Downscaling may put application uptime at risk. Therefore, be conservative when downscaling.
Before downscaling you should:
- Evaluate the capacity trends in last 3 to 6 months and take decision based on that. Notice that capacity usage may be smaller during weekends, at the beginning or end of the month, during vacation periods, etc.
- Ask the user if the reduction in capacity usage is a real trend, and not just sporadic due to quiet periods or vacation periods. E.g., an EdTech app won't be used as intensively during school holidays.
- Ask the user if they foresee any increase in capacity due to new app releases or new apps additions or something that will require more resources.
If a decision has been made to downscale, make sure to drain and cordon the Node before decommissioning it.
If you are about to go below 3 Nodes, consider replacing the Nodes with 6 Nodes of half-the-size before downscaling.
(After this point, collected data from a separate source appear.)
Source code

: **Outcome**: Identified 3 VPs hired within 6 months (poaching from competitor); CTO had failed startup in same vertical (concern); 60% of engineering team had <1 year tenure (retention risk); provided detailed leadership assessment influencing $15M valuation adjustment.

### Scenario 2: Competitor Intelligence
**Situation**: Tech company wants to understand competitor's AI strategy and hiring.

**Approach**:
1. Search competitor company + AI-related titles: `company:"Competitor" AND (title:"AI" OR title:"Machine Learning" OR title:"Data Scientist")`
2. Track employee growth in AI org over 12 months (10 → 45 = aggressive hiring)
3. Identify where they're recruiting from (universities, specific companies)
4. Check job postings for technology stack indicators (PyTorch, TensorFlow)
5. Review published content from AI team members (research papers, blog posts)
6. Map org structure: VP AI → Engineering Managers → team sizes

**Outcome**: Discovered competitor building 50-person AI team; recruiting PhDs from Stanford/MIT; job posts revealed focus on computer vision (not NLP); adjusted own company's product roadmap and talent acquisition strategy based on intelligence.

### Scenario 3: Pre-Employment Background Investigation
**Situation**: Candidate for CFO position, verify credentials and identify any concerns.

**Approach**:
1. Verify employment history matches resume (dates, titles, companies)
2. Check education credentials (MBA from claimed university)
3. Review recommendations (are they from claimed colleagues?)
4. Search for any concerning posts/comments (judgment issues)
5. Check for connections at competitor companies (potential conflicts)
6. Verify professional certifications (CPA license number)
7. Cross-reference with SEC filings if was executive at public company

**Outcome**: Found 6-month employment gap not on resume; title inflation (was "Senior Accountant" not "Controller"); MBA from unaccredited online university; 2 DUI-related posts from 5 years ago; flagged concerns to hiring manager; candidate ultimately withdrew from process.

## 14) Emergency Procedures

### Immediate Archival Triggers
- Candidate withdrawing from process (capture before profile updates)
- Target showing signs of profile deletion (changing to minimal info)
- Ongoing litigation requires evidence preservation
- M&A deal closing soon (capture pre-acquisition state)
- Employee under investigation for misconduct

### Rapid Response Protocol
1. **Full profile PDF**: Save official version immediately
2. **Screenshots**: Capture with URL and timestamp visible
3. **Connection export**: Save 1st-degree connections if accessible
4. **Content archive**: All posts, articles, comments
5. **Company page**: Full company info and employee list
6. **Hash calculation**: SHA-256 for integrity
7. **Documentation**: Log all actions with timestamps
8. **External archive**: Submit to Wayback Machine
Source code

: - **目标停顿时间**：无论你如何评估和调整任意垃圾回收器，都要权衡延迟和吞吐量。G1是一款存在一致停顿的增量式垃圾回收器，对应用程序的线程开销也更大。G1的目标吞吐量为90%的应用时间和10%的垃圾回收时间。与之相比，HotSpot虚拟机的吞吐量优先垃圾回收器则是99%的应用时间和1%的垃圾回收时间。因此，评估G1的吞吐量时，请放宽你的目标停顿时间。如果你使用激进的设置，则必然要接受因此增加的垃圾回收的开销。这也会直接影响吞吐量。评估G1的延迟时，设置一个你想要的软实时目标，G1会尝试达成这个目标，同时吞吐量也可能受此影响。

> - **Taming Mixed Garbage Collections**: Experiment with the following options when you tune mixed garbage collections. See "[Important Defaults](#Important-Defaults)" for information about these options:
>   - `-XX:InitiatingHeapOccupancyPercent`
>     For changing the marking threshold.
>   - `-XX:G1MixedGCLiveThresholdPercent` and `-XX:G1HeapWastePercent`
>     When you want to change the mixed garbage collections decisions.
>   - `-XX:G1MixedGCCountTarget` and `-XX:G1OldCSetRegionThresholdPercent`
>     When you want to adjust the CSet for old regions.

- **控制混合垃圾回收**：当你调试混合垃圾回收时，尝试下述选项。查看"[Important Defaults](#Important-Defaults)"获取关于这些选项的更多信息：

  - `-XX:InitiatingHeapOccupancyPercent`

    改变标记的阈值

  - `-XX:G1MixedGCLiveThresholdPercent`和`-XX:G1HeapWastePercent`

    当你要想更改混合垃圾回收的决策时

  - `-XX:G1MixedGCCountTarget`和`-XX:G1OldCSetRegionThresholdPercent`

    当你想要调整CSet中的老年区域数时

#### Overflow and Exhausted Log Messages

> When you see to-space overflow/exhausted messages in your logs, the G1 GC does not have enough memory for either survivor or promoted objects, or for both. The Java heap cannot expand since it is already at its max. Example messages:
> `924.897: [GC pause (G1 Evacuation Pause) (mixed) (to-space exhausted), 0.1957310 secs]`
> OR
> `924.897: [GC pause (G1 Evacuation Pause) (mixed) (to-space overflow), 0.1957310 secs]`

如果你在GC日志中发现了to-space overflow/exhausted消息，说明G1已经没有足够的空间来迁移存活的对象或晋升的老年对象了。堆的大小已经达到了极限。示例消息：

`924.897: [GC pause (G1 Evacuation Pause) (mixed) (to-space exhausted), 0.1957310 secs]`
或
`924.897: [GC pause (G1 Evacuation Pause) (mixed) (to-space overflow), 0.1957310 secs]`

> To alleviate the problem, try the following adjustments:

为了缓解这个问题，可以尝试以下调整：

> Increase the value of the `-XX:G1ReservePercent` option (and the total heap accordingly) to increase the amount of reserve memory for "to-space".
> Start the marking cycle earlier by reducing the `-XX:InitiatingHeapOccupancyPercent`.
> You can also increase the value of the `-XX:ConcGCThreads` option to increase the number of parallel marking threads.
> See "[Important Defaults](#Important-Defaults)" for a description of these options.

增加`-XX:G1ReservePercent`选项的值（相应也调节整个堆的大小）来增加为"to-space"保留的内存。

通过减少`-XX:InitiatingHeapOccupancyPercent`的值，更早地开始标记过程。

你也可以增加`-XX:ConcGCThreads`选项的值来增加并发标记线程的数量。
Before doing this, get in touch with Application Developers to ensure they don't have Kubernetes scheduling constraints that would cause issues on the consolidated environment.
If you are about to half the number of Nodes, get in touch with Application Developers to ensure their application is not misbehaving, before downscaling.
Removing capacity is more dangerous than having extra capacity, when it comes to application uptime. Furthermore, we need to avoid oscillations: Removing capacity to only add it back a few days later is no fun for the administrator. Therefore, downscaling should only be performed periodically, whereas upscaling should be performed as soon as predictions show it is needed.